The experts explained the scope and nature of WTO commitments in financial services and how free trade agreements have failed so far to significantly further liberalise the sector. They also discussed the meaning and scope of the so-called “prudential carve-out” (explaining that it is a broad exception, but still subject to conditions and justification).

Their Lordships were particularly interested in the role that equivalence could play in liberalisation and whether the EU’s MFN obligations under its existing free trade agreements would constitute an obstacle to an “enhanced equivalence” being agreed with the UK.  The experts explained that these MFN obligations were generally conditional on similar circumstances prevailing and often excluded  equivalence regimes.

They asked specifically whether a failure of the EU to adopt equivalence decisions in respect of the UK could be challenged under the WTO given that the UK is currently entirely aligned with EU rules.

Eric White explained that the WTO requires a WTO Member that exempts financial services and service suppliers from any other Members from its domestic requirements on the grounds that the requirements that they are subject to in their home markets are “equivalent” to the first Member’s requirements must provide all other WTO Members “adequate opportunity” to also demonstrate equivalence and benefit from such exemptions. In other words, although WTO Members are not required by the WTO Agreement to recognise equivalence for the financial regulations of other WTO Members, where they do have such equivalence regimes and accord equivalence in respect of some WTO Members, they must operate these equivalence regimes in a non-discriminatory manner.

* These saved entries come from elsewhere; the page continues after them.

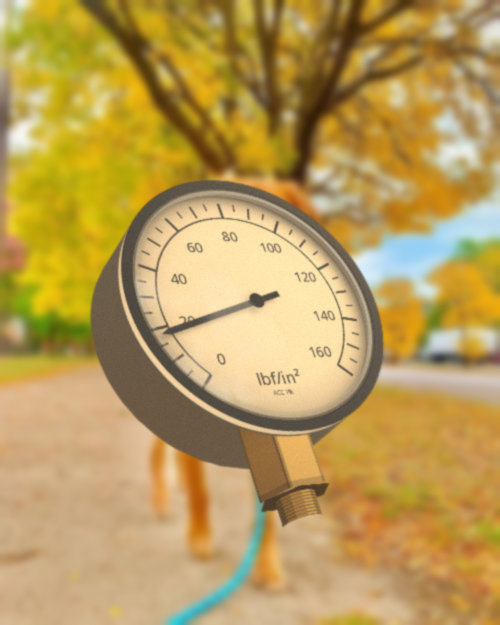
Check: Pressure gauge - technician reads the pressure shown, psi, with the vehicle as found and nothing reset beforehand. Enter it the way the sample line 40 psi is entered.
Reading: 17.5 psi
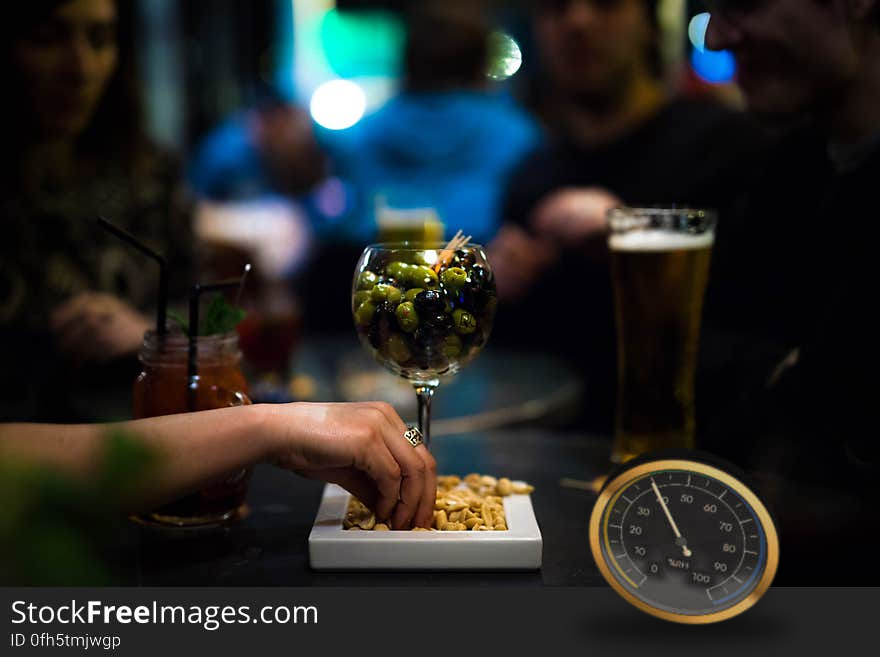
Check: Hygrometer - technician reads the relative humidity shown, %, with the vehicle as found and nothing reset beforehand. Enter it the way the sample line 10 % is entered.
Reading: 40 %
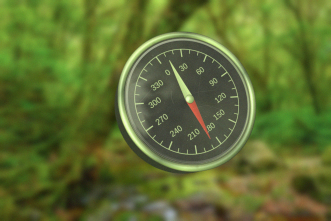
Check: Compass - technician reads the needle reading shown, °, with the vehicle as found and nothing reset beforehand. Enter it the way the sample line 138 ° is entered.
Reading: 190 °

In view of the fact that UK requirements would be identical to those applicable in the remaining EU immediately following Brexit, it would be difficult to find a justifiable basis to refuse equivalence in respect of the UK where equivalence decisions have been adopted with respect to other jurisdictions that have less close regulatory alignment to the EU.  The fact that the UK would not be subject to EU institutional supervision following Brexit would not be a reason to refuse equivalence where this is not required in the case of other WTO Members.

Eric White expressed the view, shared by Dr Bartels, that the EU approach to equivalence does not appear to be in accordance with its GATS obligations.  The EU seems to consider that the grant of equivalence is an entirely autonomous process that the EU operates in its own interests – to allow its financial operators to have access to services in other jurisdictions.  The EU also appears to consider that it may terminate equivalence determinations as and when it pleases – as evidenced by the arbitrary time limits imposed on some recent equivalence decisions concerning Switzerland and the UK.

If the EU position were justified by genuine prudential concerns, the prudential exception may apply.  However the Swiss decision appears to limit the duration of the recognition of equivalence in order to exert leverage over other negotiations taking place between the EU and Switzerland.  The time limitations imposed on the equivalence decisions taken with respect to the UK show a desire to limit the recognition of equivalence to the temporary needs of EU financial institutions.

Their Lordships also enquired as to the effectiveness of the WTO regime. The experts agreed that although the WTO does impose limitations on the freedom of its Members to restrict trade including in financial services, it in no way provides guarantees available in a legal system such as that of the EU.  There is no direct effect or power of injunction in the WTO system and only WTO Member States may bring enforcement action.

Even where it is clear that a Member has acted inconsistently with its obligations, this can only be made actionable by following dispute settlement. This will take time and the remedies are not retrospective.  The offending Member will be entitled to a reasonable period of time to implement the findings of a panel.

Finally, the ultimate remedy that the WTO provides is retaliation – the withdrawal of equivalent concessions.  The refusal to grant equivalence will therefore not necessarily disappear.